Sunday, March 8, 2015

What’s Changed About the Standard of Living 1

Cato Unbound is running a series of 4 op-eds about how the standard of living has changed in the U.S. over the last several decades.

They let the conservatives go first, so go and read Megan McArdle and Brink Lindsey.

Here’s Megan:

We should never pooh-pooh economic progress. As P.J. O’Rourke once remarked, I have one word for people who think that we live in a degenerate era fallen from a blessed past full of bounty and ease, and that word is “dentistry.”

… Changes in job and family structure that have made the lives of people who are indisputably vastly materially richer than my young grandparents were, nonetheless feel much more precarious. We look into the numbers and think we’re seeing hard facts.

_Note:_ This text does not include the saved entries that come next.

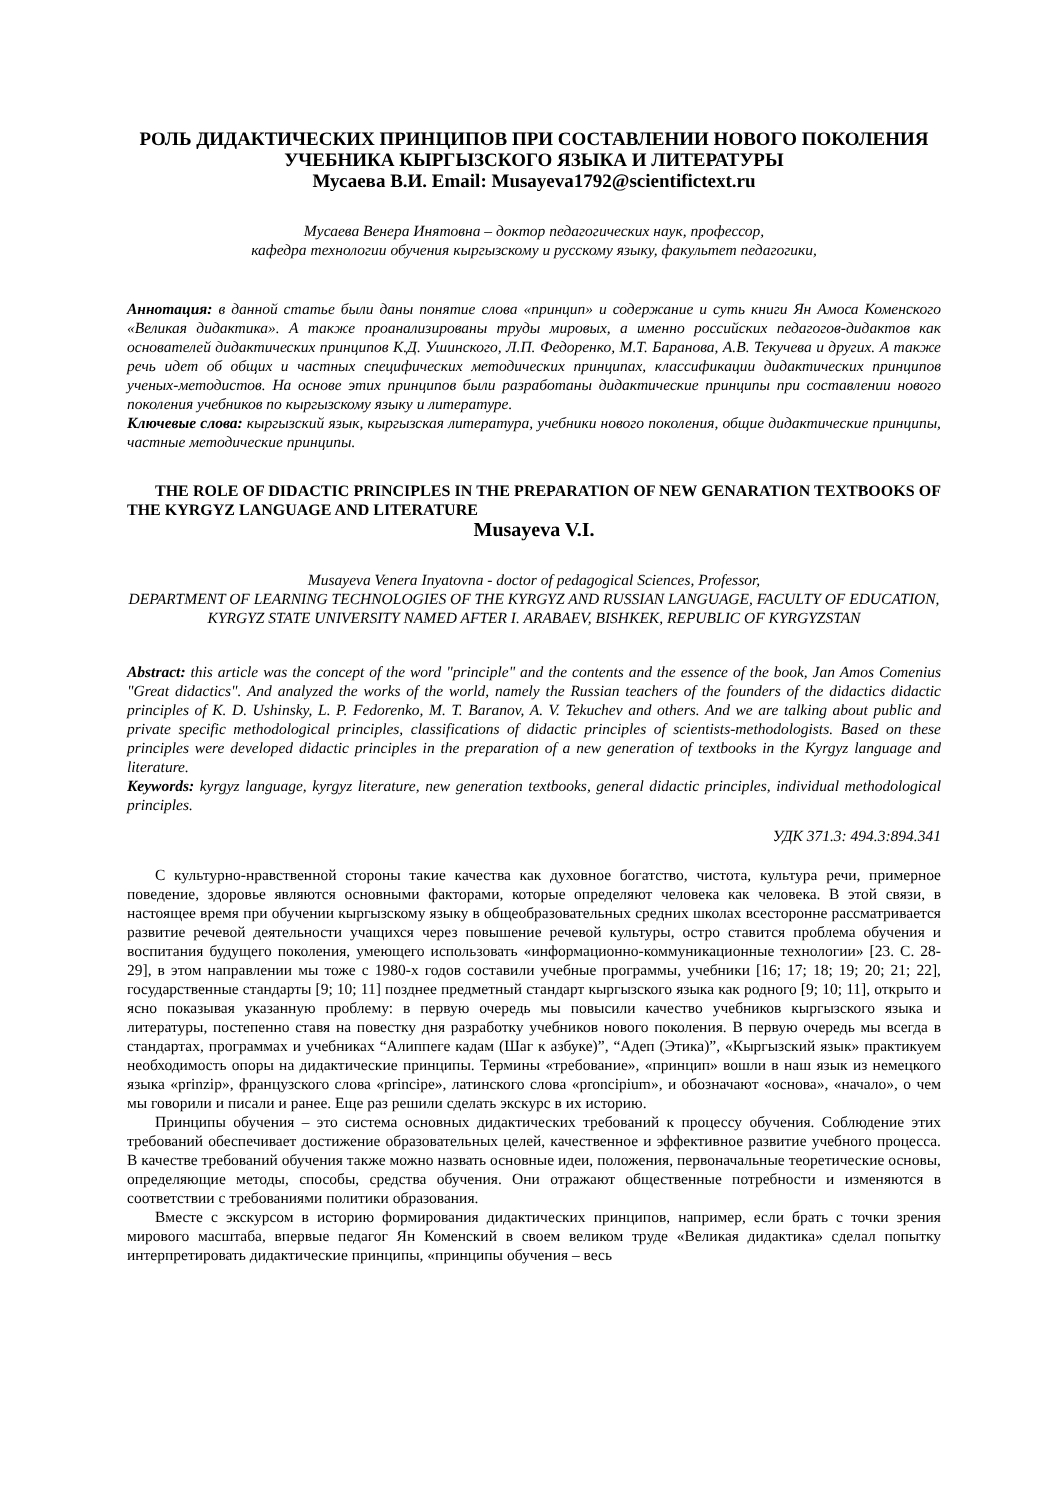РОЛЬ ДИДАКТИЧЕСКИХ ПРИНЦИПОВ ПРИ СОСТАВЛЕНИИ НОВОГО ПОКОЛЕНИЯ УЧЕБНИКА КЫРГЫЗСКОГО ЯЗЫКА И ЛИТЕРАТУРЫ
Мусаева В.И. Email: Musayeva1792@scientifictext.ru
Мусаева Венера Инятовна – доктор педагогических наук, профессор,
кафедра технологии обучения кыргызскому и русскому языку, факультет педагогики,
Аннотация: в данной статье были даны понятие слова «принцип» и содержание и суть книги Ян Амоса Коменского «Великая дидактика». А также проанализированы труды мировых, а именно российских педагогов-дидактов как основателей дидактических принципов К.Д. Ушинского, Л.П. Федоренко, М.Т. Баранова, А.В. Текучева и других. А также речь идет об общих и частных специфических методических принципах, классификации дидактических принципов ученых-методистов. На основе этих принципов были разработаны дидактические принципы при составлении нового поколения учебников по кыргызскому языку и литературе.
Ключевые слова: кыргызский язык, кыргызская литература, учебники нового поколения, общие дидактические принципы, частные методические принципы.
THE ROLE OF DIDACTIC PRINCIPLES IN THE PREPARATION OF NEW GENARATION TEXTBOOKS OF THE KYRGYZ LANGUAGE AND LITERATURE
Musayeva V.I.
Musayeva Venera Inyatovna - doctor of pedagogical Sciences, Professor,
DEPARTMENT OF LEARNING TECHNOLOGIES OF THE KYRGYZ AND RUSSIAN LANGUAGE, FACULTY OF EDUCATION,
KYRGYZ STATE UNIVERSITY NAMED AFTER I. ARABAEV, BISHKEK, REPUBLIC OF KYRGYZSTAN
Abstract: this article was the concept of the word "principle" and the contents and the essence of the book, Jan Amos Comenius "Great didactics". And analyzed the works of the world, namely the Russian teachers of the founders of the didactics didactic principles of K. D. Ushinsky, L. P. Fedorenko, M. T. Baranov, A. V. Tekuchev and others. And we are talking about public and private specific methodological principles, classifications of didactic principles of scientists-methodologists. Based on these principles were developed didactic principles in the preparation of a new generation of textbooks in the Kyrgyz language and literature.
Keywords: kyrgyz language, kyrgyz literature, new generation textbooks, general didactic principles, individual methodological principles.
УДК 371.3: 494.3:894.341
С культурно-нравственной стороны такие качества как духовное богатство, чистота, культура речи, примерное поведение, здоровье являются основными факторами, которые определяют человека как человека. В этой связи, в настоящее время при обучении кыргызскому языку в общеобразовательных средних школах всесторонне рассматривается развитие речевой деятельности учащихся через повышение речевой культуры, остро ставится проблема обучения и воспитания будущего поколения, умеющего использовать «информационно-коммуникационные технологии» [23. С. 28-29], в этом направлении мы тоже с 1980-х годов составили учебные программы, учебники [16; 17; 18; 19; 20; 21; 22], государственные стандарты [9; 10; 11] позднее предметный стандарт кыргызского языка как родного [9; 10; 11], открыто и ясно показывая указанную проблему: в первую очередь мы повысили качество учебников кыргызского языка и литературы, постепенно ставя на повестку дня разработку учебников нового поколения. В первую очередь мы всегда в стандартах, программах и учебниках “Алиппеге кадам (Шаг к азбуке)”, “Адеп (Этика)”, «Кыргызский язык» практикуем необходимость опоры на дидактические принципы. Термины «требование», «принцип» вошли в наш язык из немецкого языка «prinzip», французского слова «principe», латинского слова «proncipium», и обозначают «основа», «начало», о чем мы говорили и писали и ранее. Еще раз решили сделать экскурс в их историю.
Принципы обучения – это система основных дидактических требований к процессу обучения. Соблюдение этих требований обеспечивает достижение образовательных целей, качественное и эффективное развитие учебного процесса. В качестве требований обучения также можно назвать основные идеи, положения, первоначальные теоретические основы, определяющие методы, способы, средства обучения. Они отражают общественные потребности и изменяются в соответствии с требованиями политики образования.
Вместе с экскурсом в историю формирования дидактических принципов, например, если брать с точки зрения мирового масштаба, впервые педагог Ян Коменский в своем великом труде «Великая дидактика» сделал попытку интерпретировать дидактические принципы, «принципы обучения – весь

But in fact, like someone reading tea leaves, we are projecting our intangible impressions onto an ambiguous picture.

Here’s Brink:

As the comedian Louis C. K. put it, “Everything’s amazing and nobody’s happy.”

In contemporary society, paid employment along with marriage and childrearing are far and away the most important social relationships we have. They ground our personal identities and imbue our lives with meaning and purpose. Yet these vital interpersonal connections are now fraying badly.

Remind me in a few weeks if I don’t post what the two liberals have to say.

FWIW: Both Megan McArdle and Brink Lindsey would probably object to my label of conservative. I think they both would like classical-liberal, but few know what that means. I think Lindsey probably votes Republican, but would call himself a libertarian. McArdle is much more eclectic.